CDTV – CD but no TV

In the 1980s – while CD-ROM was crippled by the lack of a plug-and-play standard – Philips, Sony and Matsushita planned CD-interactive. A novice would be able to plug a CD-i player into a TV set and get interactive “edutainment”. But CD-i was late on the market and the Japanese partners lost interest.

Commodore, then very successful in the home computer market, created a rival system called CDTV by taking the guts of the Amiga computer and building them into a CD player. CDTV was like CD-i but incompatible. This did not matter, argued Commodore, because CDTV would hit the shops ahead of CD-i.

CDTV launched in 1991 and was widely advertised. “Honey, turn on the TV, I’m trying to think”, said the American ads.

Early software was buggy, and programs crashed. Shops selling the system did not understand the new concept of interactivity so did not demonstrate the system. At over £500 the price was too high to compete with video games.

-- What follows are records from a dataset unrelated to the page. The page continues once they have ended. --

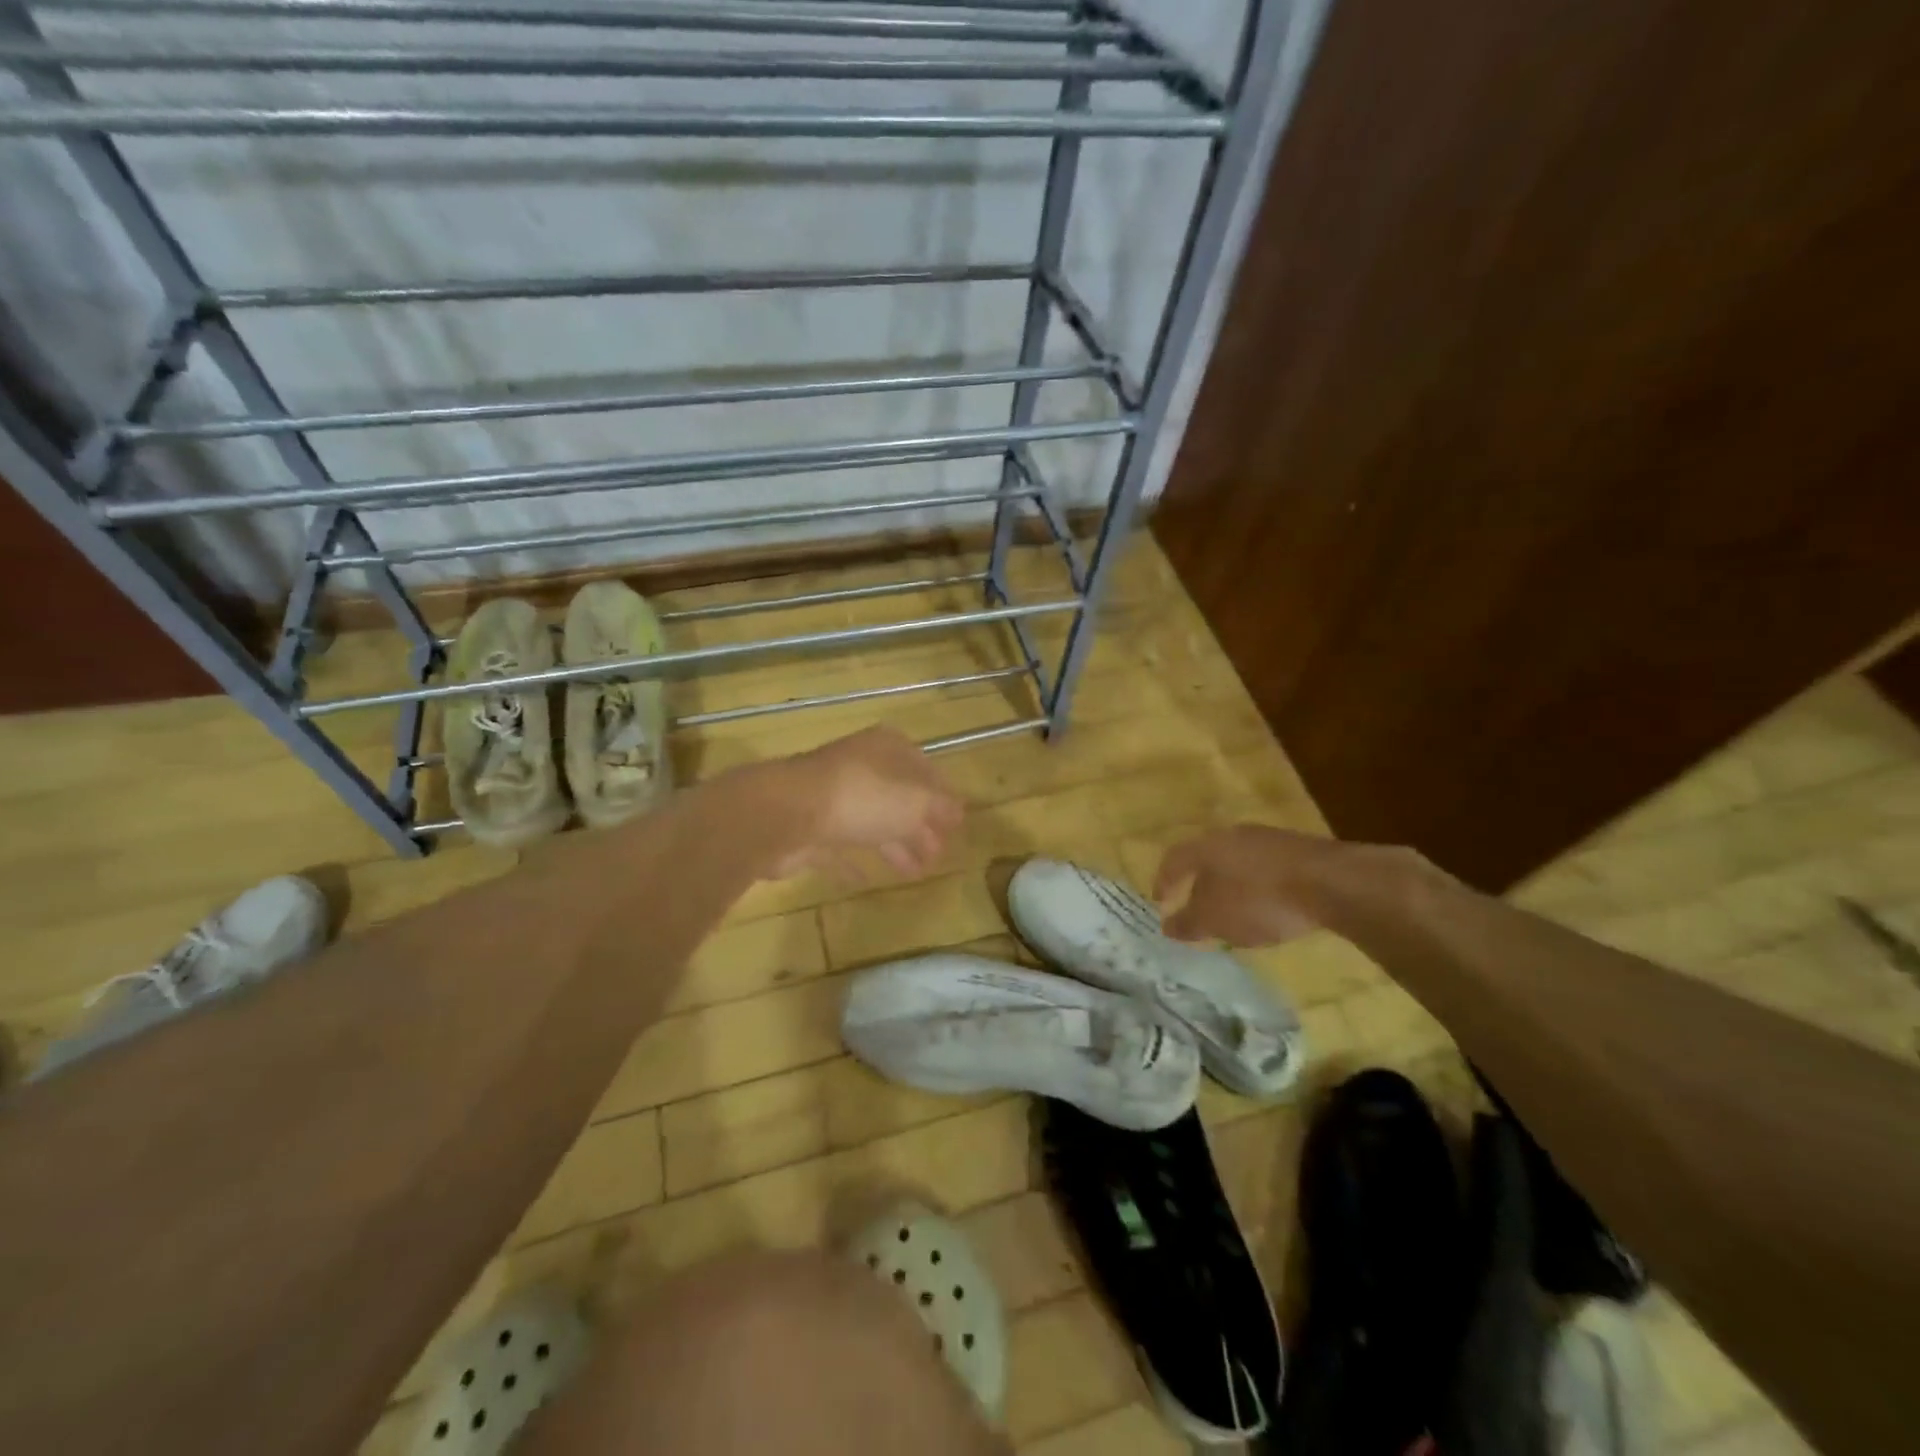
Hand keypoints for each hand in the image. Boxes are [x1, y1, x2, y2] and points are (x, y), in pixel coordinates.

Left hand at [768, 726, 964, 881]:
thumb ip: (940, 807)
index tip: (956, 823)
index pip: (924, 768)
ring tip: (917, 873)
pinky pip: (840, 846)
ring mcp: (832, 797)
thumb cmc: (861, 798)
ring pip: (873, 822)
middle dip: (921, 825)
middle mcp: (860, 767)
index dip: (942, 795)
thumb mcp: (915, 800)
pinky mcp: (810, 828)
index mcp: (886, 749)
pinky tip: (867, 880)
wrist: (785, 814)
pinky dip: (855, 861)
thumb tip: (958, 811)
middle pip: (898, 797)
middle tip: (939, 854)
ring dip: (896, 845)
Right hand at [1153, 825, 1351, 945]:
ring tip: (1234, 912)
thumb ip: (1187, 923)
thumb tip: (1167, 925)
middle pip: (1207, 857)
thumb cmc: (1258, 900)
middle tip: (1197, 907)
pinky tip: (1268, 908)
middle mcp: (1233, 834)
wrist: (1330, 883)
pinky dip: (1259, 887)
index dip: (1164, 881)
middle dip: (1200, 883)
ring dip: (1231, 885)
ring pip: (1239, 862)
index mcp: (1205, 846)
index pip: (1174, 859)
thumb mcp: (1214, 920)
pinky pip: (1266, 869)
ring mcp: (1269, 839)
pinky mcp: (1299, 851)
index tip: (1160, 902)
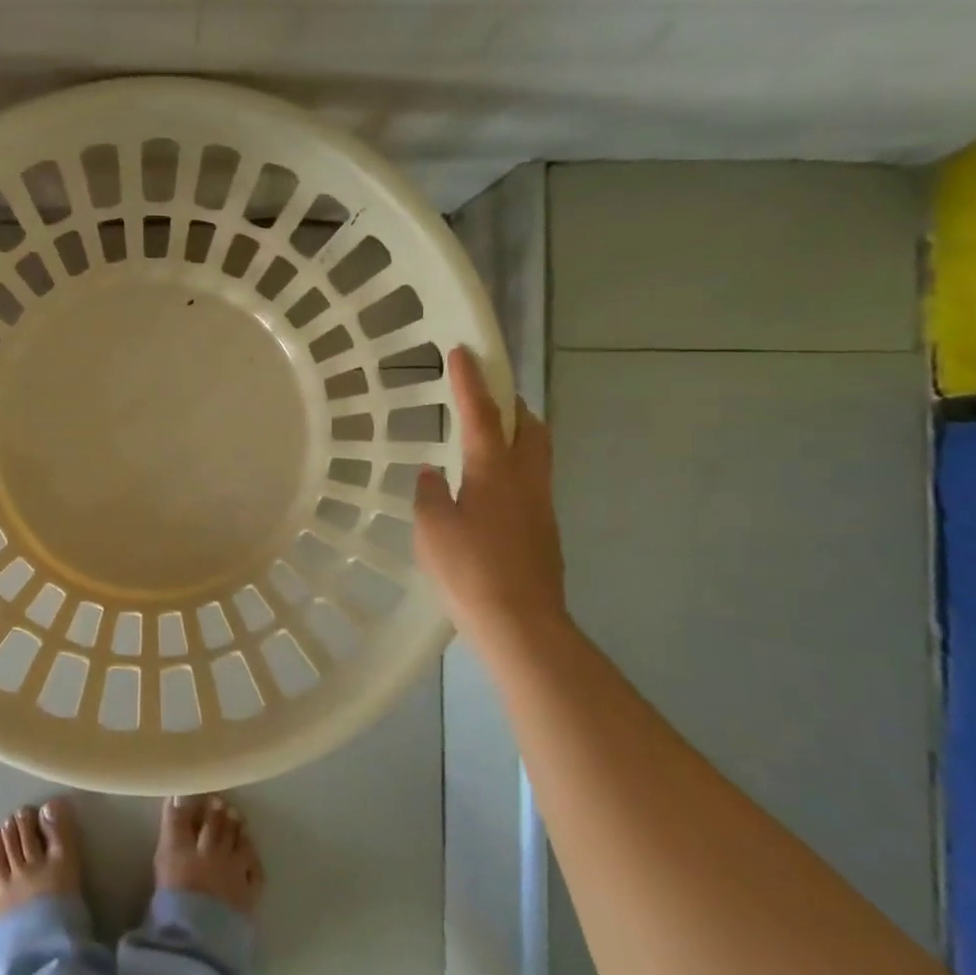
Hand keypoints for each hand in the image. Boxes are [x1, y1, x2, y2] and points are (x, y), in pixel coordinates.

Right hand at [413, 347, 567, 652]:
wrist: (521, 623)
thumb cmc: (469, 569)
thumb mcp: (432, 528)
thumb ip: (431, 494)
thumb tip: (434, 474)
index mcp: (494, 471)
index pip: (482, 414)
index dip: (471, 381)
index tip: (463, 351)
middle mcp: (526, 479)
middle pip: (530, 427)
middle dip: (512, 405)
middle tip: (489, 399)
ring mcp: (541, 506)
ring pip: (536, 455)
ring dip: (517, 437)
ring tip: (486, 443)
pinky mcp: (545, 532)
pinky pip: (531, 485)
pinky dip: (513, 472)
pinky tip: (487, 495)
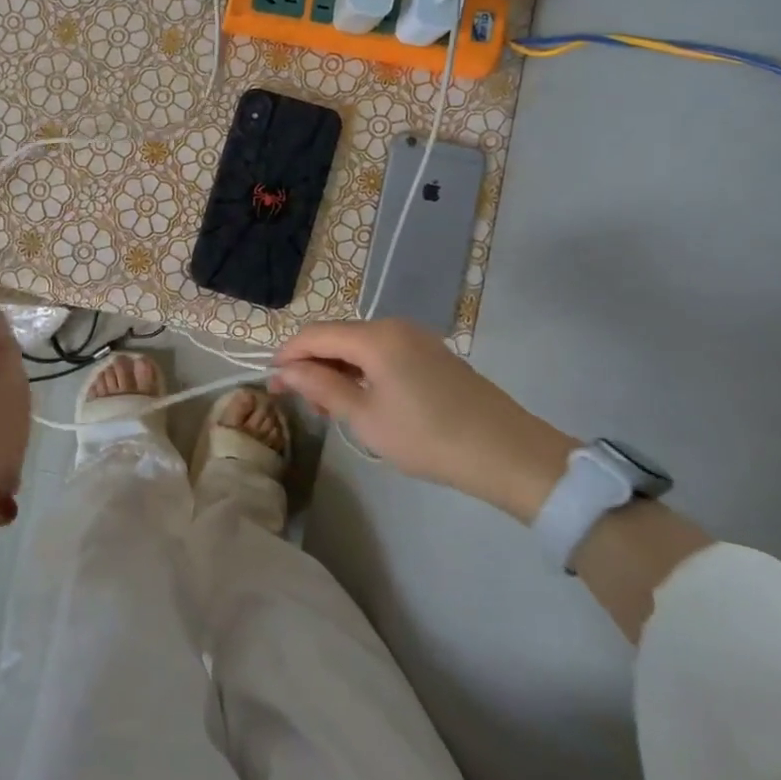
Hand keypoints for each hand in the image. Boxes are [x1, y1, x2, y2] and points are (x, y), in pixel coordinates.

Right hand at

The CDTV discs had to be loaded into a protective caddy, of the type used on early professional CD-ROM systems. Caddies cost around £5 a time, so the software companies could not afford to give them away with CDTV discs.

The CDTV player was promoted as also playing ordinary CDs, but owners had to load their music albums into CDTV caddies before playing them.

By the time Philips launched CD-i, a year or so later, CDTV was dead. And most new PCs by then came fitted with a CD-ROM drive.